++++ RECORDED DATA ++++

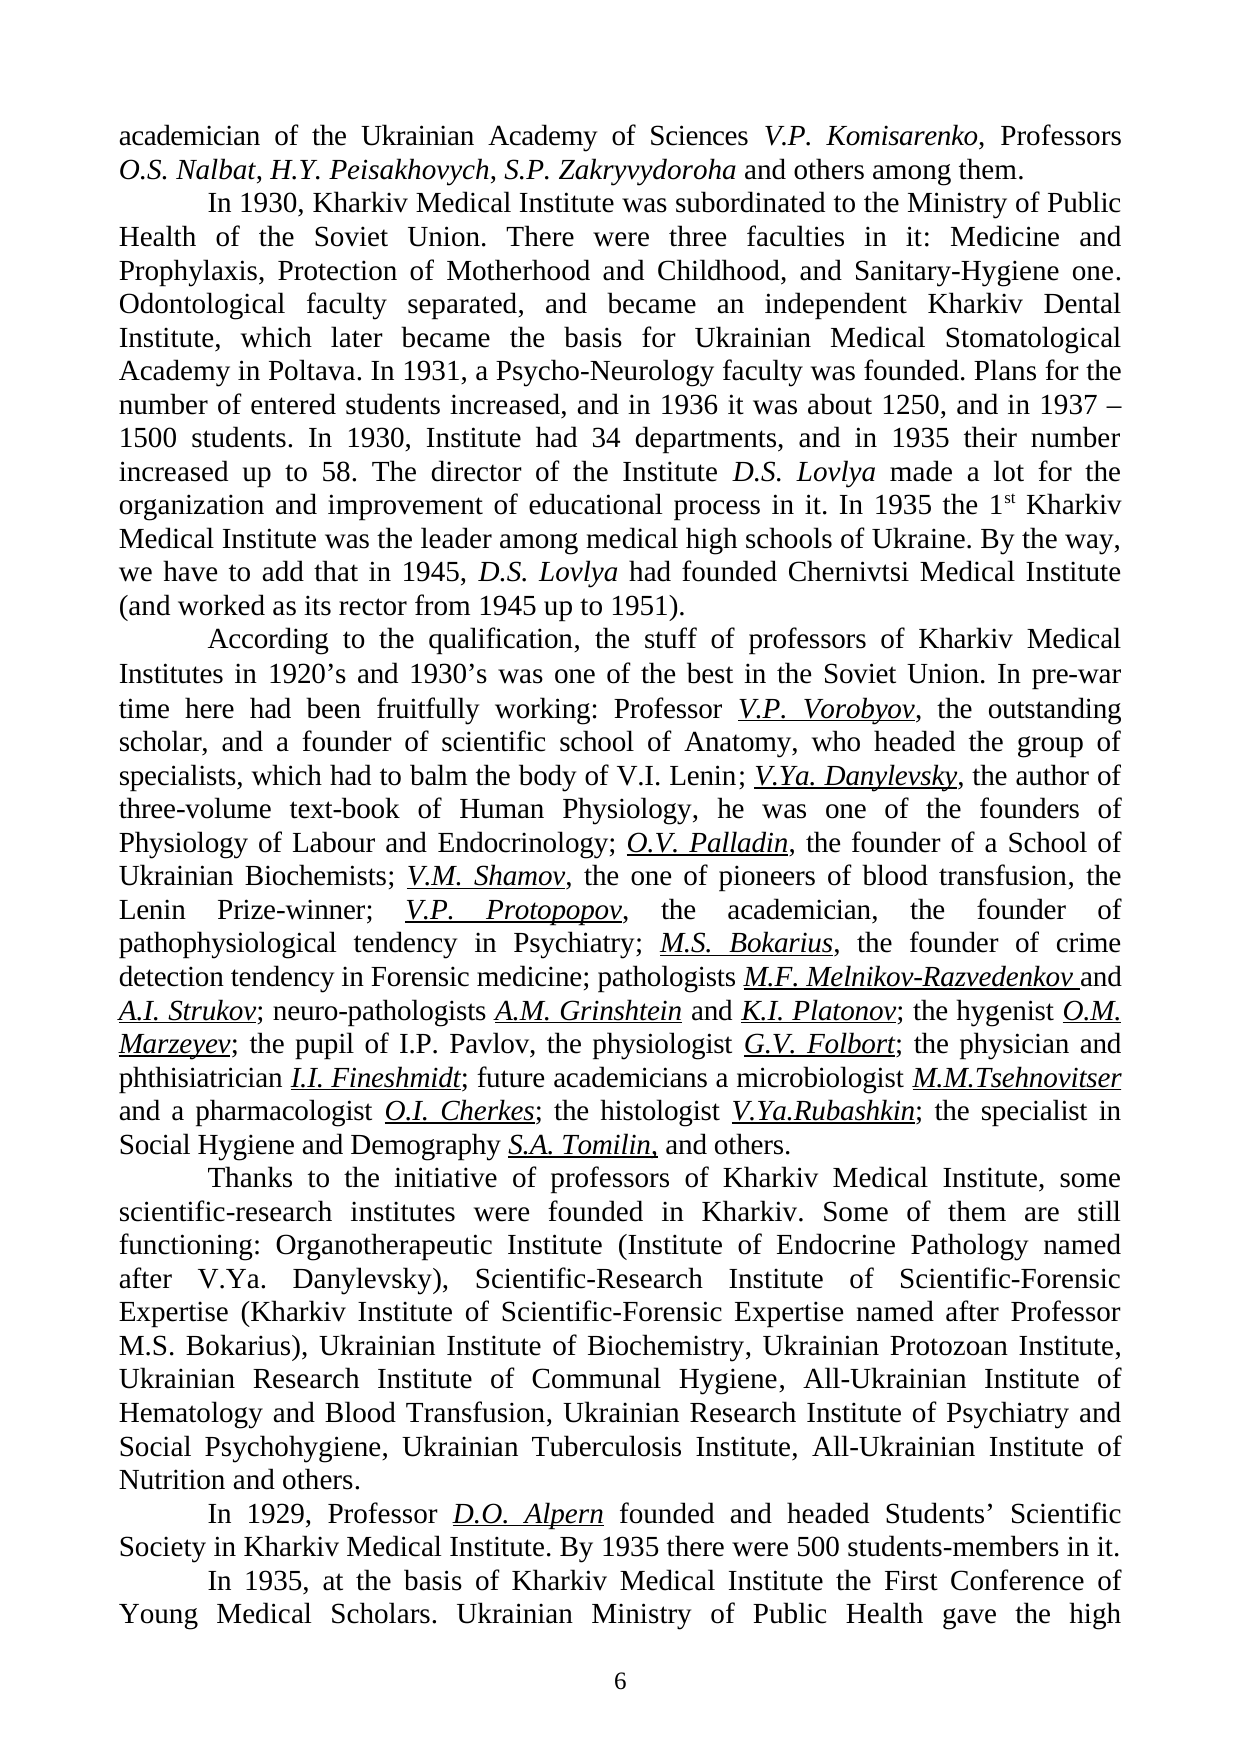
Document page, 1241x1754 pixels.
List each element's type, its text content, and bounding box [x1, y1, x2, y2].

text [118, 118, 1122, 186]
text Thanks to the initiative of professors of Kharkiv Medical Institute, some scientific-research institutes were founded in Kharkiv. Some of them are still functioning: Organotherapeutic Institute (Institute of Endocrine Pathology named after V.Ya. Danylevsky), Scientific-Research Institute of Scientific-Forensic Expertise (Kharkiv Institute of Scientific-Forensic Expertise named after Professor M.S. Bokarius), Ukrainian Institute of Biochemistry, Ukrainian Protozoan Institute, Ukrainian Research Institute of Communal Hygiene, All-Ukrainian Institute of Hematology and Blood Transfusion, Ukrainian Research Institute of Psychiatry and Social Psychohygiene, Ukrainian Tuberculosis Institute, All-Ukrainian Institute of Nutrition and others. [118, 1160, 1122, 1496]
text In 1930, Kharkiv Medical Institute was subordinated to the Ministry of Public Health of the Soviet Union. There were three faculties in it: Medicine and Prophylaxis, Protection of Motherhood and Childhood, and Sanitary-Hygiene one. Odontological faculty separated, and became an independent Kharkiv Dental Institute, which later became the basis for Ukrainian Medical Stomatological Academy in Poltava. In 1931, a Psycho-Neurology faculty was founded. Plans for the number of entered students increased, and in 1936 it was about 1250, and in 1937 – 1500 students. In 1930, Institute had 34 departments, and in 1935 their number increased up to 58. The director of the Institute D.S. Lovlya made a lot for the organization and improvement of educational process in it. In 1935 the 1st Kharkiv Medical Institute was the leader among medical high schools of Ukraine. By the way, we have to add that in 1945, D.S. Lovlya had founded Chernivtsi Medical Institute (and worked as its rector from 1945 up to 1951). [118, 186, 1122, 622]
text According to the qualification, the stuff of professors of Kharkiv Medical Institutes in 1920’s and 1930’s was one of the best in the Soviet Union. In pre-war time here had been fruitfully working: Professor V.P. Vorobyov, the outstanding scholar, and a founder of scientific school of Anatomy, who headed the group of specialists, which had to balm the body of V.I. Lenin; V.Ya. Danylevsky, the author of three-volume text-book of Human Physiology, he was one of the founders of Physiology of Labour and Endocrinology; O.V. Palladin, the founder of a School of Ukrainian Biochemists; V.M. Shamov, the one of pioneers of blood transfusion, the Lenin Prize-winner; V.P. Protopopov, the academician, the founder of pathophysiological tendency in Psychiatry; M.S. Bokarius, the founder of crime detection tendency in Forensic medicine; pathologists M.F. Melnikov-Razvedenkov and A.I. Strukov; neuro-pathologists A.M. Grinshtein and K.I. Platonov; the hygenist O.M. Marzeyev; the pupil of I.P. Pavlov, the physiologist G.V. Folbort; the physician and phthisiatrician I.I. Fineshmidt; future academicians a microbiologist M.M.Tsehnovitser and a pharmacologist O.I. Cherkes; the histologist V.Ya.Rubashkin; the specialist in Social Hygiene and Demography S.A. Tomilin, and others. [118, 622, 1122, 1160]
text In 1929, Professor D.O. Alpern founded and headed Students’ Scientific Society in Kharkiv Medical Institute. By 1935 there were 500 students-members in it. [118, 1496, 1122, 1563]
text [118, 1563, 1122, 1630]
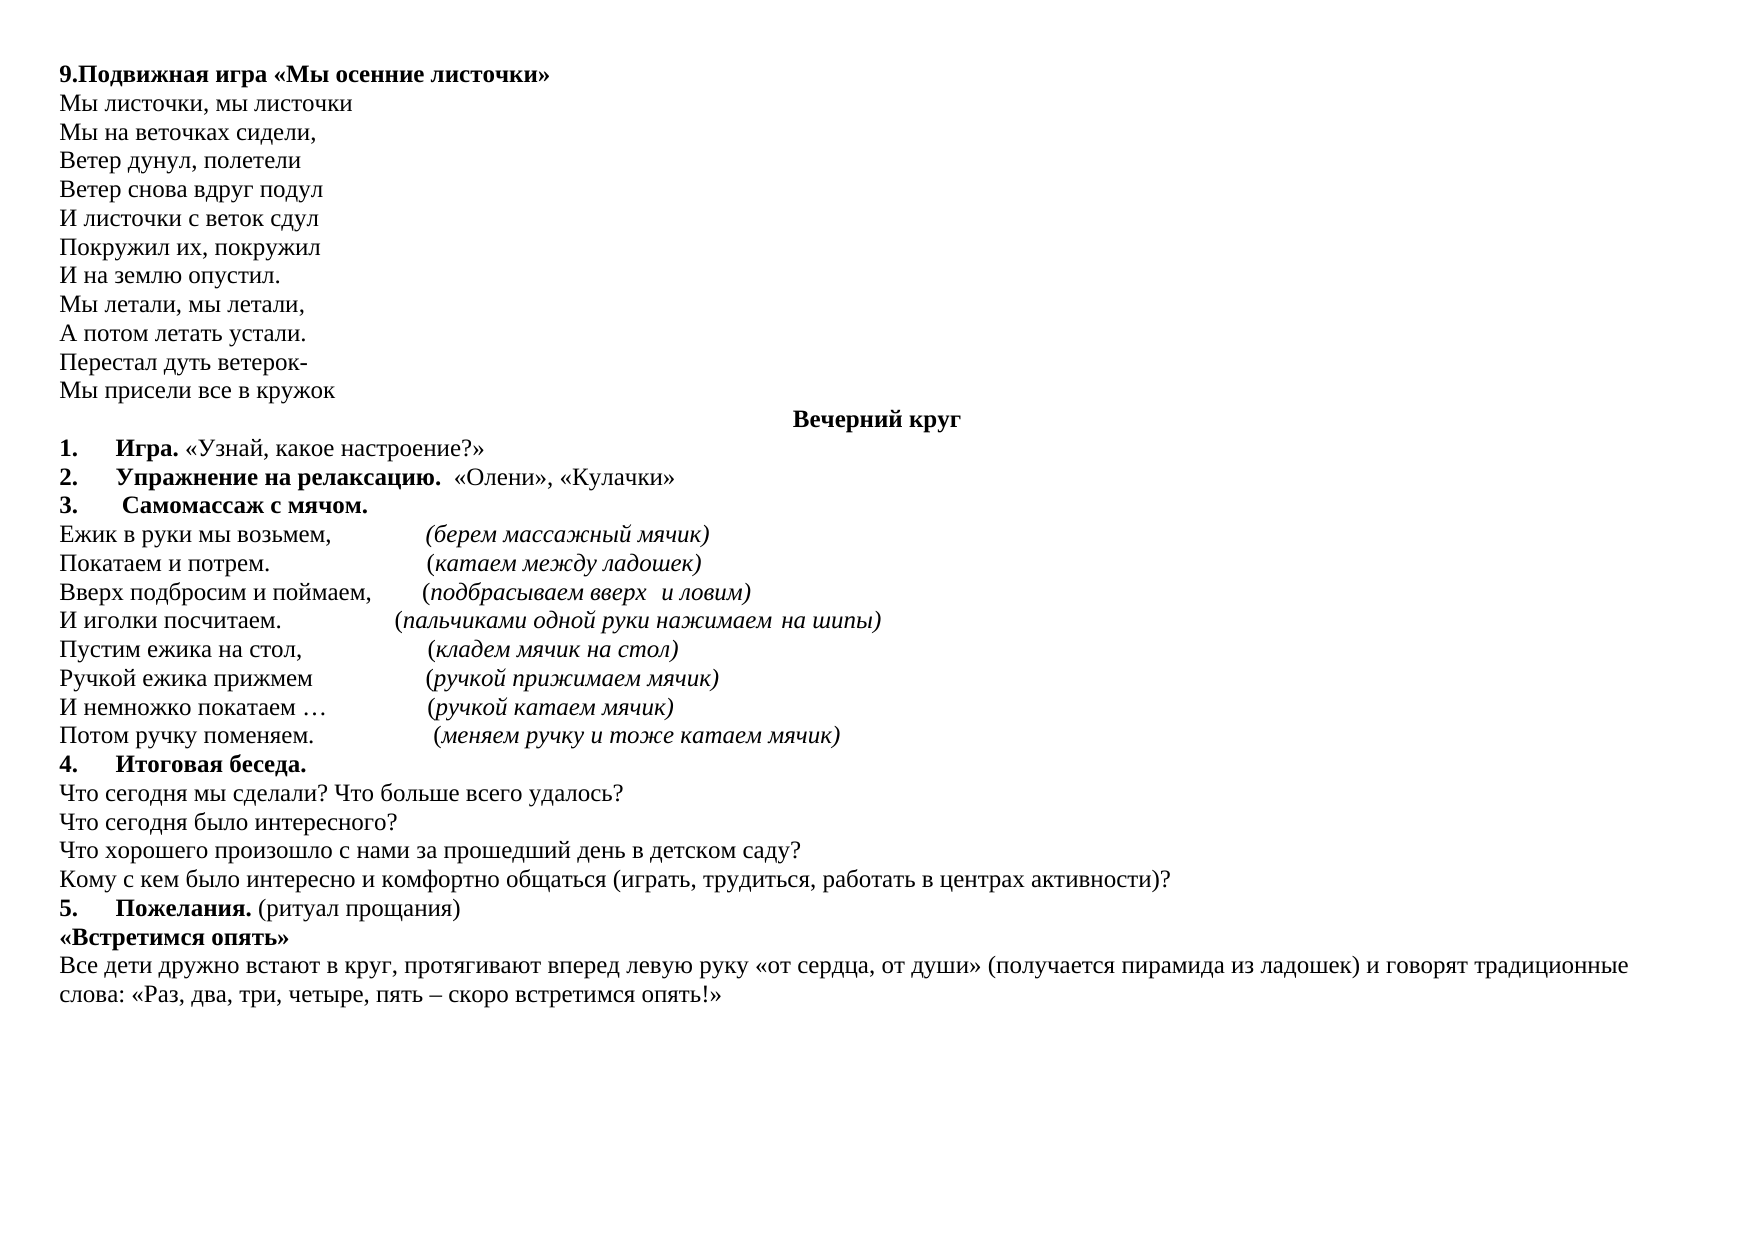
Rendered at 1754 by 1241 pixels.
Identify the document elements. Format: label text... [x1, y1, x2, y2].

++++

§ **EXERCISE**: Output only the lines from the one that contains "Rendered at 1754 by 1241 pixels." through the last line of the data above, each restated exactly.

§ **RESPONSE TO THIS EXERCISE**:
Rendered at 1754 by 1241 pixels.
Identify the document elements. Format: label text... [x1, y1, x2, y2].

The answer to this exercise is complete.